Potongan Teks:

OJK Pantau Modal Fintech dari Aliran Dana Pencucian Uang
Otoritas Jasa Keuangan (OJK) terus memantau modal pada industri fintech (P2P) lending. Pasalnya, ada indikasi modal fintech didapat dari pencucian uang.
Direktur Departemen Pengembangan Kebijakan Startegis OJK, Inka B Yusgiantoro menyebut OJK memantau modal fintech melalui bank. "Jadi semua dana yang masuk untuk indutri P2P lending itu harus melalui bank, dan bank sudah sangat ketat itu monitoring-nya, jadi itu sudah termonitor dan kami pantau itu," ujar Inka di Jakarta, Senin (28/10).
Meskipun banyaknya rekening yang tercatat pada sebuah bank, namun Inka yakin setiap bank memiliki mekanismenya tersendiri untuk meminimalisir tindak kejahatan pencucian uang. "Sejauh ini belum ada kejadian kan, ini berarti mekanisme dari bank," ujarnya.
OJK juga memiliki langkah pencegahan tindak pencucian uang dengan meminta penjelasan sumber dana kepada para petinggi perusahaan ketika meminta lisensi dari OJK. "Dari OJK itu kan ada penjelasan dulu, dananya dari mana. Untuk registrasi biasanya selama setahun untuk mendapat lisensi," kata dia.
Vice President of Enterprise Data Enterpeise Data Management Bank Mandiri Billie Setiawan menjelaskan pihak perbankan telah menyaring dana yang masuk untuk membiayai fintech, khususnya dana yang bersumber dari luar negeri. Mekanisme tersebut dilaksanakan untuk menepis isu yang beredar lantaran mayoritas modal fintech berasal dari luar negeri.
"Modal yang masuk pada perusahaan fintech telah melalui penyaringan berdasarkan aturan perbankan dan diawasi oleh OJK," kata Billie beberapa waktu yang lalu.
(Baca: BCA Target Pengguna Alipay & WeChat Pay Bisa Transaksi di RI Awal 2020)

Tindakan yang Diperlukan:
1 > Tentukan apakah pernyataan (a), (b), dan (c) sesuai dengan berita tentang modal fintech di atas: (a) semua dana untuk industri P2P lending wajib lewat bank; (b) registrasi untuk memperoleh lisensi OJK biasanya makan waktu dua tahun; (c) menurut Billie, penyaringan dana terutama ditujukan pada dana dari dalam negeri. Jawab ya atau tidak untuk masing-masing, lalu kutip kata-kata berita yang menentukannya.
2 > Mohon teruskan berita tentang modal fintech di atas, mulai setelah kalimat terakhir yang tercantum.

Isi halaman hasil transkripsi

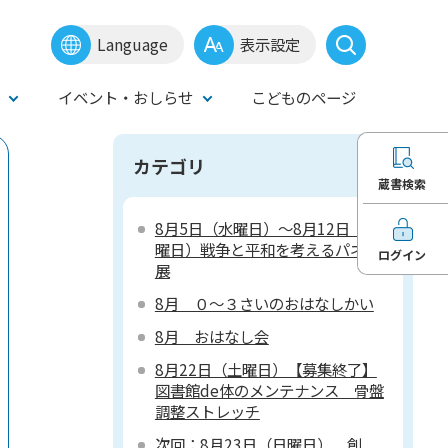
Language
表示設定
イベント・おしらせ
こどものページ
カテゴリ
蔵書検索
8月5日（水曜日）～8月12日（水
曜日）戦争と平和を考えるパネル
ログイン
展
8月 ０～３さいのおはなしかい
8月 おはなし会
8月22日（土曜日）【募集終了】
図書館de体のメンテナンス 骨盤
調整ストレッチ
次回：8月23日（日曜日） 創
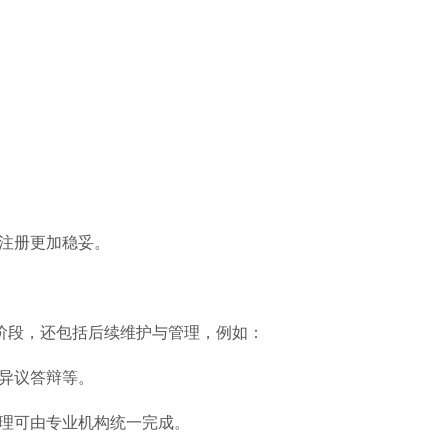
注册更加稳妥。
请阶段，还包括后续维护与管理，例如：
异议答辩等。
理可由专业机构统一完成。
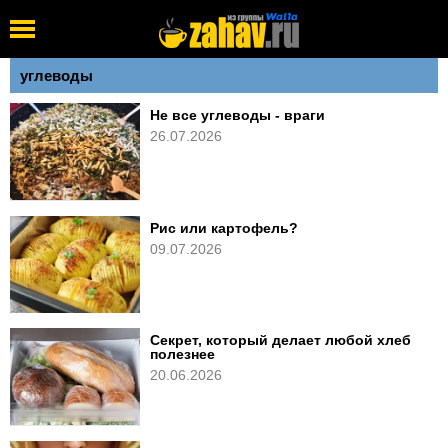
углеводы
Не все углеводы - враги
26.07.2026
Рис или картофель?
09.07.2026
Секрет, который делает любой хлеб
полезнее
20.06.2026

Jawaban Berurutan:
1 >
(a) Ya: "semua dana yang masuk untuk indutri P2P lending itu harus melalui bank"
(b) Tidak: "Untuk registrasi biasanya selama setahun untuk mendapat lisensi"
(c) Tidak: "khususnya dana yang bersumber dari luar negeri"

2 >
OJK mencatat pertumbuhan bisnis fintech P2P lending di Indonesia sangat pesat karena banyak investor asing yang ingin menanamkan modalnya. Selama 2,5 tahun terakhir, pertumbuhan Fintech P2P Lending mencapai Rp 50 triliun.
"Awalnya mungkin berkisar ratusan miliar, sekarang sudah mencapai Rp 50 triliun dengan jumlah platform sebanyak 127," kata dia.
Sejauh ini, jumlah pasar terbesar berada di pulau Jawa khususnya di wilayah Jabodetabek. Namun, industri fintech bakal terus ekspansi ke luar Pulau Jawa selama ada UMKM yang membutuhkan bantuan modal.
Diperkirakan selama beberapa tahun ke depan, nilai pinjaman yang diberikan kepada masyarakat atau UMKM dapat mencapai ratusan bahkan ribuan triliun selama beberapa tahun. Meski begitu, diperlukan aturan yang jelas agar tidak terjadi adanya kredit macet.
"Jadi kita dulu yang punya regulasi , setelah itu tiongkok belajar dari kita. Tapi kita juga pelan-pelan," kata Inka.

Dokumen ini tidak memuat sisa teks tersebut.